(THE INPUT)
━━━━━━━━

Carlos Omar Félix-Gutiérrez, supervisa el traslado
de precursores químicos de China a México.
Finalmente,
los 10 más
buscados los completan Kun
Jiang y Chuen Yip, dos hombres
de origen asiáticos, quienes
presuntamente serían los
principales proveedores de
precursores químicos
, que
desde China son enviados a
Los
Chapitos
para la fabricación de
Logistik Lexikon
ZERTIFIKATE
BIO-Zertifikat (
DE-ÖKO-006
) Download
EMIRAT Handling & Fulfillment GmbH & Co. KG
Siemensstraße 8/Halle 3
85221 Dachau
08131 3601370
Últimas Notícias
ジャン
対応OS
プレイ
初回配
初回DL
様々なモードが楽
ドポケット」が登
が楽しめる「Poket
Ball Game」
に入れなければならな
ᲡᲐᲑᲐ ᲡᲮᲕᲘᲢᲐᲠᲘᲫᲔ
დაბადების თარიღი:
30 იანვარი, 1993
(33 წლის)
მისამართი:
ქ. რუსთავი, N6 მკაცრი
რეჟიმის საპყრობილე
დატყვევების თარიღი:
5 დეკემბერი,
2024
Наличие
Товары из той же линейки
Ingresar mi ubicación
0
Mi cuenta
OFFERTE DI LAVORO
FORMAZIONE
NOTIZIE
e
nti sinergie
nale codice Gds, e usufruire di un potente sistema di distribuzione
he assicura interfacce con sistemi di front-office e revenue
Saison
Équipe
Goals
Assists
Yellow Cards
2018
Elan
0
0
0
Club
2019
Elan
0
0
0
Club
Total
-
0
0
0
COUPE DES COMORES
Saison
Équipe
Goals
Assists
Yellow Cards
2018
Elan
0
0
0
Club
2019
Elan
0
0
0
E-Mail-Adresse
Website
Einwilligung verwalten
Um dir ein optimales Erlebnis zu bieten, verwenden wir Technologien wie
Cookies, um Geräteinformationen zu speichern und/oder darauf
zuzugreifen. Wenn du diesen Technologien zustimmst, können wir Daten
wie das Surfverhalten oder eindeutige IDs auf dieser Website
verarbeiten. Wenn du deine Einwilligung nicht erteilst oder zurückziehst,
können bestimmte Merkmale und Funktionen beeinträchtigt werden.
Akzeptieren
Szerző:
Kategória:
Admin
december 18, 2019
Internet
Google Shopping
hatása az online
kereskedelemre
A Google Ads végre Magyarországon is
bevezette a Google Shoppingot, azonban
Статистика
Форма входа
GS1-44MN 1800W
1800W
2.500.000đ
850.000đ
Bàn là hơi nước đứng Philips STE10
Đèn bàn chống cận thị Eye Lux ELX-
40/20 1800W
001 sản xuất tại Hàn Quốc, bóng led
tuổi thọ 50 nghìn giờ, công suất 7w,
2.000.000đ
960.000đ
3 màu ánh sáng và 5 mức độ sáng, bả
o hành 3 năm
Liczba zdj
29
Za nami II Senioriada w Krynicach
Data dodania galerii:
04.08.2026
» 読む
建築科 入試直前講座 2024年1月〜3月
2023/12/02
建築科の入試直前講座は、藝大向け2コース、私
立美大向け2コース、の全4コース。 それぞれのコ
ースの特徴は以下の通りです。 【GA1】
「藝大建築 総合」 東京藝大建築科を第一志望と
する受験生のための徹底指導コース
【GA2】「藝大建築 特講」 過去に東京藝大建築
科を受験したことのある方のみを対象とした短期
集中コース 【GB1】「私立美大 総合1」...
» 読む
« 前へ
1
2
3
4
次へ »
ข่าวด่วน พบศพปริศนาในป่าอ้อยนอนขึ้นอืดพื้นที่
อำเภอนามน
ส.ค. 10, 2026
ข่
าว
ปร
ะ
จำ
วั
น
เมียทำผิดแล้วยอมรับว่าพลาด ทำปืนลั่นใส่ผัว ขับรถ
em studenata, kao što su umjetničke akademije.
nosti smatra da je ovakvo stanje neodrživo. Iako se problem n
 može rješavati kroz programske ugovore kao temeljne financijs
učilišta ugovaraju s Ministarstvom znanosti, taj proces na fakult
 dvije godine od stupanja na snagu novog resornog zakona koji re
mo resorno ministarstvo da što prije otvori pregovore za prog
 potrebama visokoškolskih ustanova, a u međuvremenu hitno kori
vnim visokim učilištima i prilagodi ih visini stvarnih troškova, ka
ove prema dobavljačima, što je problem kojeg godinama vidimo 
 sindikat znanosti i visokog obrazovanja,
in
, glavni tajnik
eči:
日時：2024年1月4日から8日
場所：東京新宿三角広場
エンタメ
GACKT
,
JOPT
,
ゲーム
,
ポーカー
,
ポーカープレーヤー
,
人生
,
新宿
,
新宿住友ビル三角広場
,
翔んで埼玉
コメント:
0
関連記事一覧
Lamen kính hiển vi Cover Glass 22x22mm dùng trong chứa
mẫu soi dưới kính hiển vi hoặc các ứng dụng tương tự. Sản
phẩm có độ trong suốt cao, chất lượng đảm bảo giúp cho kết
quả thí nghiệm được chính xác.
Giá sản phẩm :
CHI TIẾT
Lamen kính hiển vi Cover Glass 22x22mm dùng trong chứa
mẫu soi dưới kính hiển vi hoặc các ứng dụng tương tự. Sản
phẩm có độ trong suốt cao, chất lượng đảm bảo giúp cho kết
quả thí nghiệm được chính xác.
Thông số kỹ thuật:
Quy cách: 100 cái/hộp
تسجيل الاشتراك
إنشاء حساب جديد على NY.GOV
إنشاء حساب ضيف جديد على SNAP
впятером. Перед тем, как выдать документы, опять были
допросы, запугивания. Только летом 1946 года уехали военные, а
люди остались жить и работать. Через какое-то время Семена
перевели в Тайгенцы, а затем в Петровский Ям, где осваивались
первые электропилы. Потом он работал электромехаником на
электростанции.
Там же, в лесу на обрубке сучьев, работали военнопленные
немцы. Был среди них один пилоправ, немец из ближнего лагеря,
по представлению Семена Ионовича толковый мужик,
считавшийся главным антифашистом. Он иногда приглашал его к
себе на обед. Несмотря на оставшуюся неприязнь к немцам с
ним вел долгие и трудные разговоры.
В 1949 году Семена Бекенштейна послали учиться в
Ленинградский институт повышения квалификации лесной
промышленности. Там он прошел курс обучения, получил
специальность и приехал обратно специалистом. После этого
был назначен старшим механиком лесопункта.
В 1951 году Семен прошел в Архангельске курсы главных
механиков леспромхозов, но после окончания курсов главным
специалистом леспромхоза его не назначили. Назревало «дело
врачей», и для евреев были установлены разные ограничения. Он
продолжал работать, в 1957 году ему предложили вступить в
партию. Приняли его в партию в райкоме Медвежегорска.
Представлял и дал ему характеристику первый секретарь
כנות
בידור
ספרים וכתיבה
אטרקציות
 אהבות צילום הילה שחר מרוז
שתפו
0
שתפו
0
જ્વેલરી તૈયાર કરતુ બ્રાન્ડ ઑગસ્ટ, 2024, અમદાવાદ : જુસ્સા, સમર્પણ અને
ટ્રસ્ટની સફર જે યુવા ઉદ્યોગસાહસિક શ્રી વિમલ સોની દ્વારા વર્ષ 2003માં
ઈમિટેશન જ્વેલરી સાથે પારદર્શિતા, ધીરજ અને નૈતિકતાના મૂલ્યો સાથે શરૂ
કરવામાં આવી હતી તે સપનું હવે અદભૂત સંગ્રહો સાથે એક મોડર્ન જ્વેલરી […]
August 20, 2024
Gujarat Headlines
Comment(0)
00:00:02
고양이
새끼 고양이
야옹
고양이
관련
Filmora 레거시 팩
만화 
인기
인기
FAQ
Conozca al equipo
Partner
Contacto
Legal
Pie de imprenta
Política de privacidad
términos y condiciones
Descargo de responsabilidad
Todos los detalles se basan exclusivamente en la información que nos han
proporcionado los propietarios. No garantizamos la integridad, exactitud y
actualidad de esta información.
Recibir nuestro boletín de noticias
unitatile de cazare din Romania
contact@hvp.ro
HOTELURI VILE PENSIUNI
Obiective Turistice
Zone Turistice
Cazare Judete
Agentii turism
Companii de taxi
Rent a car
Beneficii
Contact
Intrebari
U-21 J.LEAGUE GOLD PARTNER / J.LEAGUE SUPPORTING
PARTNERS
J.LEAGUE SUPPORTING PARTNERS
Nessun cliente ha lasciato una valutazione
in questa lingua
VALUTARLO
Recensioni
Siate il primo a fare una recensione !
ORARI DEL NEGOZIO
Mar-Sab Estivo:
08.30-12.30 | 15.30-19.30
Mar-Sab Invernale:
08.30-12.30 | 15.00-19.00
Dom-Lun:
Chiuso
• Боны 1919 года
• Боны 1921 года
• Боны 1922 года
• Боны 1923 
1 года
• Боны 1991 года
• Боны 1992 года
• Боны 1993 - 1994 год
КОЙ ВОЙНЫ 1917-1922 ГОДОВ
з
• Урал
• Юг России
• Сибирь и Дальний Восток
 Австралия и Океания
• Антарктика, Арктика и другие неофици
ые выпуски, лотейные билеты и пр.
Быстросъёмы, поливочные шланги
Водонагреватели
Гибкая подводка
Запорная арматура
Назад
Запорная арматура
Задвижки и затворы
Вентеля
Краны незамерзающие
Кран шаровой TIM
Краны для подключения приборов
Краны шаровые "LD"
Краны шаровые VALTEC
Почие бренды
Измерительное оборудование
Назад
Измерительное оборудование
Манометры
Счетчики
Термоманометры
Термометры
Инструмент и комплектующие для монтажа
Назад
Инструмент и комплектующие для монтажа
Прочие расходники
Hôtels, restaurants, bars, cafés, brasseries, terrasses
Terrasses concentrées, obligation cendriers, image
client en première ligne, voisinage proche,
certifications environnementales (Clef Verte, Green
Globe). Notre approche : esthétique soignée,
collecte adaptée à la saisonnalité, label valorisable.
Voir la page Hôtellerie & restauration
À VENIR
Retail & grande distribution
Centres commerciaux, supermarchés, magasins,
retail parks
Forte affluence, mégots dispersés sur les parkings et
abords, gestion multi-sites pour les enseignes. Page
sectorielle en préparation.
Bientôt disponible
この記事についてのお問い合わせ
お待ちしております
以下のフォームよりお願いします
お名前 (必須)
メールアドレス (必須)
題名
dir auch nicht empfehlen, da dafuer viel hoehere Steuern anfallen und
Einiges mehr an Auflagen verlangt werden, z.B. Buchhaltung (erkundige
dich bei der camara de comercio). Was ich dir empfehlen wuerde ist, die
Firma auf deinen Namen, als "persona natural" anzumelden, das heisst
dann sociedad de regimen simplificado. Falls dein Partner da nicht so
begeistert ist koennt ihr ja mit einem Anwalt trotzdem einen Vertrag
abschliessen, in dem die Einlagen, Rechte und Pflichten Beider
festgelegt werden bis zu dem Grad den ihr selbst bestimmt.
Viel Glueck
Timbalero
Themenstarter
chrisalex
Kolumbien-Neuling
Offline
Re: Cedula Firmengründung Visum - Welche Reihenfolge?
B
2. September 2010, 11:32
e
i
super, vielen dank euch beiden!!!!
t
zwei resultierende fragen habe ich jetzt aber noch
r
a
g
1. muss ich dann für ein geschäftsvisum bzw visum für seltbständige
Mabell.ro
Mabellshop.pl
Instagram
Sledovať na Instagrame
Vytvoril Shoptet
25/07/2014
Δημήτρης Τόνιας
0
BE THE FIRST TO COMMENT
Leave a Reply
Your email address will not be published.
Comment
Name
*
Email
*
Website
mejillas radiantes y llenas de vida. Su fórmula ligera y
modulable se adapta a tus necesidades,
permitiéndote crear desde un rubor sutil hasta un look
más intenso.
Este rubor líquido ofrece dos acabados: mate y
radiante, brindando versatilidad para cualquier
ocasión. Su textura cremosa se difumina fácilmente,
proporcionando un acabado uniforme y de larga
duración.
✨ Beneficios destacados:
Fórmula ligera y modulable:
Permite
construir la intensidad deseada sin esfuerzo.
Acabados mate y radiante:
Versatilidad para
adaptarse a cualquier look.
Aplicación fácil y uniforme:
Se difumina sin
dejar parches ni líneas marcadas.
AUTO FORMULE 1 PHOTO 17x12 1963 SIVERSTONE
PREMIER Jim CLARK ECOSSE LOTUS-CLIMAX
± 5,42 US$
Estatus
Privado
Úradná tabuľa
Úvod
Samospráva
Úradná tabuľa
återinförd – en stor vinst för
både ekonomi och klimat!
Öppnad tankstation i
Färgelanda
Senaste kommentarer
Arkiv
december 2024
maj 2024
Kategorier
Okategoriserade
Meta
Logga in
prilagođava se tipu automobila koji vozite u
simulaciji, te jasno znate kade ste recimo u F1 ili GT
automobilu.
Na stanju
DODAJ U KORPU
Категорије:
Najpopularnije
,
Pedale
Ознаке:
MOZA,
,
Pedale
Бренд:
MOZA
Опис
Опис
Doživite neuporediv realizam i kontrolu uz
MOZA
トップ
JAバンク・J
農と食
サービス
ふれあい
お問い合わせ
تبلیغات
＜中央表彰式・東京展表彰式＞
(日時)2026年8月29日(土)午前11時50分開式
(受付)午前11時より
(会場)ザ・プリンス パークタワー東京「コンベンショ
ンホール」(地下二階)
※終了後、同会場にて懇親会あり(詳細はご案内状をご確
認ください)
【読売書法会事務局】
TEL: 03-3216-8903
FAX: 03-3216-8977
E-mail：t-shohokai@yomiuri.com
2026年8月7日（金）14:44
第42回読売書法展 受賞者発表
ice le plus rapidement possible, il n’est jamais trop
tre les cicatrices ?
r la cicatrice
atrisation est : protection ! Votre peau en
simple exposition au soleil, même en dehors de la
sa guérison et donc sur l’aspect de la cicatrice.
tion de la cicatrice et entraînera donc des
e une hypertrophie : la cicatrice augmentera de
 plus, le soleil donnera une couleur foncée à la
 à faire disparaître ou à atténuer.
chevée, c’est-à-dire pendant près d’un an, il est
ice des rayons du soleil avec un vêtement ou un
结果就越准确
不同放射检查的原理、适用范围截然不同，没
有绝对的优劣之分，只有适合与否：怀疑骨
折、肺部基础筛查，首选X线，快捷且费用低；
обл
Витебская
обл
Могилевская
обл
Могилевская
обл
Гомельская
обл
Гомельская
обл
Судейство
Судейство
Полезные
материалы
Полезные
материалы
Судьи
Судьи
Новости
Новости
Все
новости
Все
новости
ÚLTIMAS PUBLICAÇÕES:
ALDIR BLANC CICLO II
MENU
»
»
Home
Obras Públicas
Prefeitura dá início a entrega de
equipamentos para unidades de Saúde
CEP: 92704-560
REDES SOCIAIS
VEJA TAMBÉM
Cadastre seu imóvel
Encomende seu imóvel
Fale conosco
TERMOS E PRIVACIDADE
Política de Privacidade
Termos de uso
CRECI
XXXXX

━━━━━━━━

(DIRECTIVE) Your answer should be a single number: how many lines of the listing hold the string "шаровые".

(WORKED SOLUTION) 2